101 Cal. 238 | Cal. | 1894
This is an action to recover certain personal property, or its value. Judgment went for defendant, and plaintiff appeals from the judgment upon the judgment-roll and a bill of exceptions.
The court found that “the plaintiff is now in possession of said above-described property”; and the entire judgment is that “ the defendant, W. H. Marleau, do have and recover of and from Mary H. Banning, the plaintiff herein, the following personal property, viz: (describing it) and that said property be returned by plaintiff to defendant, or the value thereof, being the sum of six hundred dollars, in case a return cannot be had, be paid by plaintiff to defendant, together with costs and disbursements”; but there is no prayer, claim, or demand of any kind in the answer for a return of the property or its value; and, this being so, the judgment for its return cannot stand. (Code Civ. Proc., secs. 627, 667; Gould v. Scannell, 13 Cal. 431; Pico v. Pico, 56 Cal. 459.) It cannot he reasonably expected that for the purposes of this case we should ignore the statute and overrule former decisions. We might, no doubt, remand the cause, with directions to change the judgment into one which would simply give costs to defendant; but as we are not entirely satisfied with the case in other respects, we think that the ends of justice require a new trial.

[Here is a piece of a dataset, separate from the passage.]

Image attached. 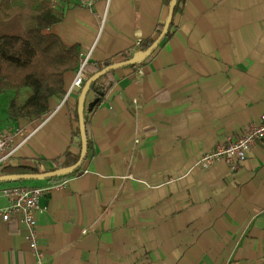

The main question in the case seems to be whether there was a sufficient change of possession of the property from Hannon to plaintiff. The property consisted mostly of livestock on a ranch owned at one time by plaintiff and Hannon jointly, but owned exclusively by plaintiff for some years prior to the attachments. As to some of this property there is a conflict of evidence as to whether Hannon ever owned any interest in it; and as to the balance there is a conflict as to whether he ever owned anything more than an undivided interest therein. Whatever interest he had in any^ or all of it, he had sold and transferred to plaintiff by a written instrument long before the attachment. He had acted for plaintiff at various times as a sort of general superintendent of the ranch; and at the time of the attachment had a cropping contract which included part of the land. Plaintiff had other stock on the ranch belonging to her alone. In determining, therefore, whether there was a sufficient delivery and change of possession from Hannon to plaintiff of whatever interest he had in the property attached, due importance should be given to the fact that plaintiff was the owner and in possession— if such was the fact—of the land on which the stock always grazed and on which some of it was bred and raised. (Morgan v. Miller, 62 Cal. 492; Hogan v. Cowell, 73 Cal. 211.)
Defendant should be allowed to amend his answer so as to ask therein for a return of the property.
The judgment is reversed, and cause remanded for a new trial.
De Haven, J., and Fitzgerald, J., concurred.